Requirement: Copy word for word the lines of the material starting at the line that contains "Todos los productos" and ending at the final line of the material, with both of those lines included.

Materials provided:
┌──

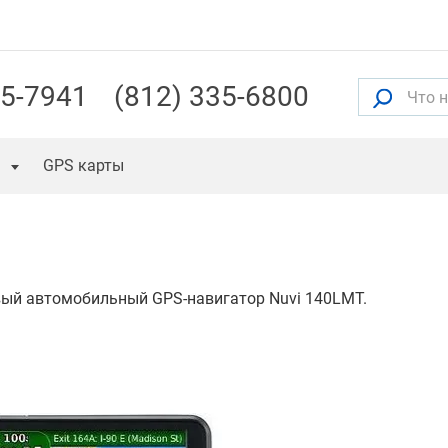
55-7941
(812) 335-6800
GPS карты
вый автомобильный GPS-навигатор Nuvi 140LMT.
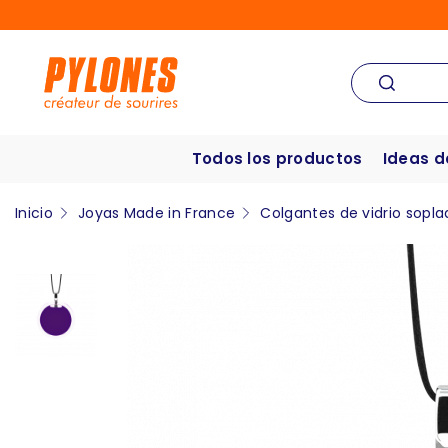
Todos los productos
Ideas d
Inicio
Joyas Made in France
Colgantes de vidrio sopla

└──

Problem solution:
Todos los productos
Ideas d
Inicio
Joyas Made in France
Colgantes de vidrio sopla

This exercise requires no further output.